REPUBLIKA.CO.ID, KUPANG -- Pengamat Hukum dari Universitas Nusa Cendana (Undana) Kupang, NTT, Aloysius Sukarda menilai peredaran vaksin palsu tak berbeda dengan peredaran Narkoba. Sebab keduanya sama-sama membahayakan generasi muda Indonesia.
"Peredaran vaksin palsu ini tidak jauh berbeda dengan penyebaran narkoba yang tidak lain dapat membunuh generasi muda kita secara perlahan," katanya di Kupang, Kamis (7/7).
Sampai dengan saat ini Bareskrim Polri telah menangkap 17 tersangka yang telah diduga terlibat langsung dalam penyebaran vaksin palsu tersebut.

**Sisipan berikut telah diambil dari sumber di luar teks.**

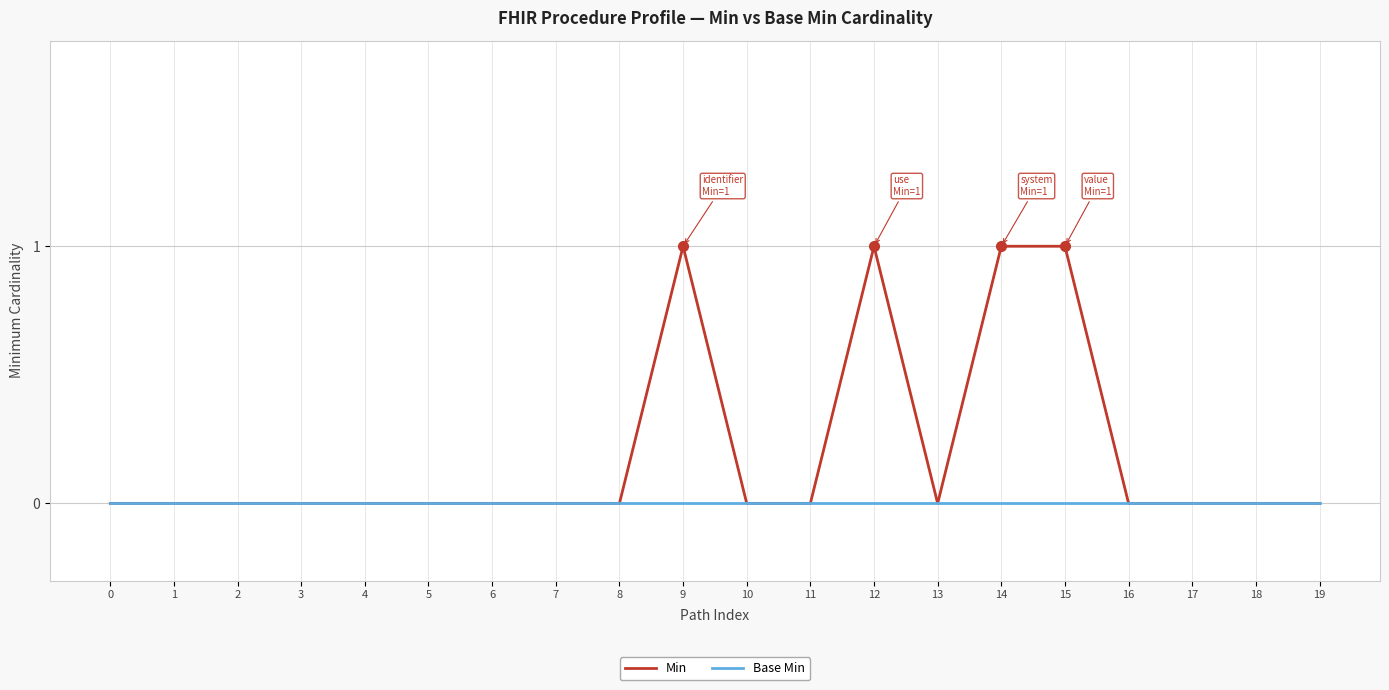

List the series in order of their overall mean, lowest first.

Base Min, Min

Aloysius mengatakan pemerintah khususnya pihak kepolisian harus mengusut tuntas kasus tersebut, sehingga penyebarannya tidak sampai ke daerah-daerah lain di Indonesia salah satunya adalah di NTT.
"Secara hukum, para tersangka yang telah ditangkap itu jika memang terbukti harus diberikan hukuman secara tegas. Karena ini menyangkut nyawa seseorang," tegasnya.
Ia juga meminta kepada pemerintah provinsi NTT, mulai dari dinas kesehatan, Balai Pengawasan Obat dan Makanan (BPOM) NTT serta dinas perdagangan di provinsi berbasis kepulauan itu untuk mencari dan menelusuri penyebaran dari pada vaksin palsu tersebut di NTT.
Aloysius sendiri menilai bahwa, berhasil menyebarnya vaksin palsu tersebut akibat kurang adanya pengawasan dari Kementerian Kesehatan terhadap peredaran obat-obatan di Indonesia.